Waking to this older and more ferocious version of Lev had been overwhelming.

But she suspected it was more than their past and the present stolen moments of intimacy coloring his mood.

Lev was hurt.

She’d become so accustomed to his powerful grace over the last few days. This morning he moved slowly and carefully. His shoulders were as stiff as his face, and he grimaced several times when a particular reach or stoop strained at the wolf bites on his skin. Lev healed more quickly than an ordinary man, but the wolves he’d fought had been more savage than ordinary wolves.

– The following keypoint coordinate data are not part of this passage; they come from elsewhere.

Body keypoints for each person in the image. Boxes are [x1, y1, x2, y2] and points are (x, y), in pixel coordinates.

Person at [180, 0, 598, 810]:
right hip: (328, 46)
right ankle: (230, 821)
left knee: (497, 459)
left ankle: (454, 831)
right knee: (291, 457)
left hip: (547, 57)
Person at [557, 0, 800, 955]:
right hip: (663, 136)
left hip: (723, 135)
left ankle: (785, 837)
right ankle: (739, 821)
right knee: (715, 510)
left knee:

“Straluci is half a day’s hike up the mountain. We should get started,” Lev said. If he noticed her appraising his condition, he didn’t acknowledge her concern. He merely started out, one long stride after another, and she was forced to hurry to keep up. Her stride wasn’t exactly short, but Lev was over six feet tall. “We need to keep up a brisk pace. Let me know if you need help,” Lev said.

The fact that he didn’t carry her spoke volumes about his condition. Or maybe it spoke volumes as to how he felt about last night. Madeline vowed to keep up or die trying rather than be a burden. Not only did she want to spare him the extra effort, but she also didn’t want to spend hours in his arms, pressed to his chest, the two of them so close together.

Last night had been a mistake. She was certain they both knew it. She was also certain it would be only too easy to make the same mistake again. He wasn’t the same man. She wasn’t the same woman. But their bodies were still drawn together even after all this time.

“Our stalkers are out there. I can pick up a hint of their scent on the morning breeze. But we have time to reach Straluci. If we hurry,” Lev said. “I think.”

Madeline hastened her pace to match Lev’s as his increased. They were practically jogging up the mountain toward the place where she thought she’d seen a hint of tarnished copper towers in the distance last night. The terrain was rough and rocky. They left the scent of flowers behind and walked once more into air tinged with spruce and pine.

But Madeline’s nose twitched occasionally. It was impossible, but she thought she detected a whiff of Ether’s stormy ozone scent every now and then as they hiked. It had to be her imagination, though. She didn’t have Lev’s nose. She only had visions of the attack from yesterday—the wolves leaping on Lev as the Ether forced into them by the Volkhvy drove them mad.

She was being hunted by a pack of tainted wolves and their Volkhvy masters, but it was her thudding heart that spurred her onward. It beat for her baby. Not for the man who led the way toward Straluci. He was once again a stranger to her this morning. His thoughts and feelings were shielded behind his stony face. Perhaps he had loved her and Trevor at one time, but the white wolf had long since taken over his heart. He helped her now because he sought vengeance against the Volkhvy.

His reasons shouldn’t matter. She should just be glad for the aid. This way she could accept his help and easily say goodbye once Trevor was saved.

If only there wasn’t a pang between every heartbeat that seemed to whisper Lev’s name.